On our second day together I held the dryer at arm’s length from my wet mop, primping in the mirror. (Its elegance almost made me forget the massive maxi pad I was wearing — coincidentally, this wasn’t just my first day of eighth grade, it was also the first day of my first-ever period. More proof that I was a woman, finally! A result of the hair dryer? Probably.) We lived in a modest, thin-walled craftsman. If my sister or I ever invited friends to sleep over, it was always only a matter of time until our shrill gossiping carried from the living room to my parents’ room at the other end of the house. But my new dryer kept true to its name. It was quiet enough to keep me out of trouble as a teen.

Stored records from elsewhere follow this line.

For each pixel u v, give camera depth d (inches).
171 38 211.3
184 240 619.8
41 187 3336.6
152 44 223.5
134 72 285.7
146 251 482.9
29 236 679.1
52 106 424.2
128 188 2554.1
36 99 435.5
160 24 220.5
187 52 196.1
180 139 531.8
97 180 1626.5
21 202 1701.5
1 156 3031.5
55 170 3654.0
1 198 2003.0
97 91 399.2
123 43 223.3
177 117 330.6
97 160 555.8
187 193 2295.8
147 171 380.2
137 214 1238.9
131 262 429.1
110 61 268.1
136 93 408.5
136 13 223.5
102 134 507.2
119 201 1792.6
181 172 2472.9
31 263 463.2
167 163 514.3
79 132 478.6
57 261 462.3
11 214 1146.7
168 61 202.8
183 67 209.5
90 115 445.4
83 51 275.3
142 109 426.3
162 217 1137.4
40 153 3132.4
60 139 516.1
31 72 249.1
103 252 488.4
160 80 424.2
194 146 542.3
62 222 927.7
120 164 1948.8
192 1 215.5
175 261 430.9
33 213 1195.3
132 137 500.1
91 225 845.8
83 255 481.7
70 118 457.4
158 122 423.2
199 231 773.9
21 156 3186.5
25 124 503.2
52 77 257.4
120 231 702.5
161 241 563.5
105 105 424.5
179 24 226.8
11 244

Its reticent nature has staying power, too. The machine’s soft hum kept the peace through countless throngs of super sound-sensitive roommates in tiny Brooklyn apartments. In one living sitch, two roommates also used the dryer — meaning it got about 45 minutes of use a day for two years, after serving only me a decade-plus prior.
It was once silver and clearly marked with settings, but constant use wore my Quiet Styler’s handle to its current matte, text-less gray. There are just three speeds: low, medium, and high, with a Cold Shot button to help set more finicky styles. Although initially more posh than my mother’s wares, my dryer has solidified itself as simply practical — and freakishly reliable. Even through a slew of moves, its braided cord has absolutely never tangled itself into anything more complex than a loose knot.
My technique using the dryer has gone through its own journey, too. Initial runs included the diffuser attachment I could never understand and swiftly misplaced forever. (The removable filter that allows “easy cleaning and extends the life of the dryer” also went missing early on. That clearly had no negative effect on its lifetime, though.) I crudely wielded a narrow, plastic round brush, attempting to mimic my mother’s approach; the goal was to inject my fine hair with volume, but the reality was a hair cacophony involving said brush that almost necessitated scissors. For much of college, I opted to air-dry my hair on bike rides to class. But for nights out, I nailed a head-upside-down approach, finger-combing tresses while gently shaking the dryer’s hot air stream at sopping roots. It never made a remarkable difference from when I air-dried in the cycling lane, but the ritual made me feel more grown-up — even if I was just prepping for a night out taking advantage of penny PBRs at the local dive. Owning and finessing such an adult device surely meant I would adopt an eloquent way of speaking, social intelligence, and class… right?
At 29, as much of an adult I imagine I’ll ever feel, my Quiet Styler still serves me well, though I use it more rarely in Atlanta summers while working from home. My hair never looks as TV-ready as when a professional handles it, but the lasting power of this modest piece of technology provides a weird sense of comfort. I bought it as a prepubescent girl and have continued to use it well into textbook adulthood, most recently moving it into the house I now own. Besides a beloved Minnie Mouse pillowcase from my fifth birthday, I haven’t held on to much from my girlhood. When I purchased my Quiet Styler, it was symbolic of what I wanted to become: a woman. It’s part of a series of rituals, and in some weird way that provides the deepest sense of warmth, even warmer than a 15-year-old hair dryer.